For adventures in nature, Redrick’s open water swimming lake is nearby. The National Trust’s Hatfield Forest is a 20-minute drive from the house, where an 18th-century pleasure garden designed by Capability Brown sits alongside an ancient woodland.
The area is home to several good schooling options. Both Harlowbury Primary School and Fawbery and Barndard’s Primary School are within a short walking distance from the house, as is Little Fishes Preschool.
The house has excellent links for transport to London. Harlow Mill train station is a 10-minute walk; from here, trains run directly to London Liverpool Street station in approximately 40 minutes. Alternatively, a drive to London via the M11 takes around an hour. For international links, Stansted Airport is only a 10-minute drive.
Council Tax Band: G
Before the development of the New Town in the mid-20th century, Old Harlow was known simply as Harlow, its existence pre-dating the first Domesday Book.

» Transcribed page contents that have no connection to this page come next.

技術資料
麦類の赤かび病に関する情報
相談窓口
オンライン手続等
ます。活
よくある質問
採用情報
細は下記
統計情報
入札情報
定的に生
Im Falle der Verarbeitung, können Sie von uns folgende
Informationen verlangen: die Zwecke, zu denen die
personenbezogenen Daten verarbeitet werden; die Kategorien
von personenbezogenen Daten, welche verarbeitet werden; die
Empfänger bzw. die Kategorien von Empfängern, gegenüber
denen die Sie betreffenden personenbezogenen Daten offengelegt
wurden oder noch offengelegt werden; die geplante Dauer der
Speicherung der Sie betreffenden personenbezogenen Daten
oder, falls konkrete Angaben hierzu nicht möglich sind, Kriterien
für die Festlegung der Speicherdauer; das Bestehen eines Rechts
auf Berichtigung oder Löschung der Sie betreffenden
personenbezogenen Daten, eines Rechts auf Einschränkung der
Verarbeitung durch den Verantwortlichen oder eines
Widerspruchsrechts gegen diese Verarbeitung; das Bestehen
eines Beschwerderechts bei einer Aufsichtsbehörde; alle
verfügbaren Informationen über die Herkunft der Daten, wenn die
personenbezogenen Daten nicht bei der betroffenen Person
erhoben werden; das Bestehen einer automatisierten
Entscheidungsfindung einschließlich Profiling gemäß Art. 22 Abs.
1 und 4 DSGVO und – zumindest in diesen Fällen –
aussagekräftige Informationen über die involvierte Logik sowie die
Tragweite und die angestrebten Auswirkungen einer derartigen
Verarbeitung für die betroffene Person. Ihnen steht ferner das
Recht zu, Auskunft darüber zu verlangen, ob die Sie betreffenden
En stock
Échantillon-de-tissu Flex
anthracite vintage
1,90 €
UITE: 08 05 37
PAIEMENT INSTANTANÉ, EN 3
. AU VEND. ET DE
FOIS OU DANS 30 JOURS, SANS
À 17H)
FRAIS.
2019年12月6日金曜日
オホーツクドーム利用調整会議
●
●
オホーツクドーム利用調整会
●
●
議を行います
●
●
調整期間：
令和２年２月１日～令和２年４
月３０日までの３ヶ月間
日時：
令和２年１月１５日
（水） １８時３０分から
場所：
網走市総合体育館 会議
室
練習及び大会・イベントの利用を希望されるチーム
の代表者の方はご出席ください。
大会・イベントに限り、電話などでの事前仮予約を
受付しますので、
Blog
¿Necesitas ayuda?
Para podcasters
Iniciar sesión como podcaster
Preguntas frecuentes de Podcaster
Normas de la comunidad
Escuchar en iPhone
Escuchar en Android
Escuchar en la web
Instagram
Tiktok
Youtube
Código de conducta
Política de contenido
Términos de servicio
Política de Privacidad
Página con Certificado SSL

Early settlements at Mulberry Green and Market Street are thought to date back to the 12th century when hamlets emerged around a manor named Harlowbury. The house had been passed to the Abbey of Bury St Edmunds in 1044 and remained in its possession until its dissolution in 1539. During this period, the Abbots were granted permission for an annual market and a fair, the latter of which was held on Mulberry Green.

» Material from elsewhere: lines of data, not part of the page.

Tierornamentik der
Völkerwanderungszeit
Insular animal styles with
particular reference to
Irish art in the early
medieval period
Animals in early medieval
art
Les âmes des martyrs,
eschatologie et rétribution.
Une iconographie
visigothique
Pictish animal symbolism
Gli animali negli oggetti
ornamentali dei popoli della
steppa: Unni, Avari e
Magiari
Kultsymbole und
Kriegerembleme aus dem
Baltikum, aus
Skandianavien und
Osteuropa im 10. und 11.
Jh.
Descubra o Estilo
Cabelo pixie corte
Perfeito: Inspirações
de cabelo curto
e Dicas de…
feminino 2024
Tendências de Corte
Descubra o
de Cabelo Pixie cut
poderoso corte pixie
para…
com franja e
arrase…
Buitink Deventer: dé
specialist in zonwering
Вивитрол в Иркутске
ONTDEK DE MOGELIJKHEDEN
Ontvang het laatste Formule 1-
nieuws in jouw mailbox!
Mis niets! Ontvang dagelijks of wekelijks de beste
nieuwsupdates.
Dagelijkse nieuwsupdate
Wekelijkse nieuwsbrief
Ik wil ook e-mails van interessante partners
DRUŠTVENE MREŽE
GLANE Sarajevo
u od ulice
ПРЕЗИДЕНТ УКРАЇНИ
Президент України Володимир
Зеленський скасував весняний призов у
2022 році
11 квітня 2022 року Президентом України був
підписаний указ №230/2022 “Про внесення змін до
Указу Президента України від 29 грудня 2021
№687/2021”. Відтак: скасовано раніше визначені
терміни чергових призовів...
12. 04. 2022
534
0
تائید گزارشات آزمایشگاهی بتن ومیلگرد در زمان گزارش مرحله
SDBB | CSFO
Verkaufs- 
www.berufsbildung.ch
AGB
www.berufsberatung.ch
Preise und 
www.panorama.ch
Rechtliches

In later centuries, Old Harlow became an important stop on the coaching route to London from Cambridge and Norwich. This route ran south from Cambridge through Harlow Mill, Old Road, Mulberry Green, and the High Street and then headed south on London Road.
This path is reflected in the pattern of public houses that emerged at these junctions. There are records of The George from 1662, while The Crown and the Marquis of Granby opened in the early 18th century. It is not known precisely when the 14th-century Jacobean-style inn on Mulberry Green, The Green Man, began operation as a coaching inn, but records tell the tale of a monk journeying to London to visit a Harlow inn for dinner for the sum cost of four pence.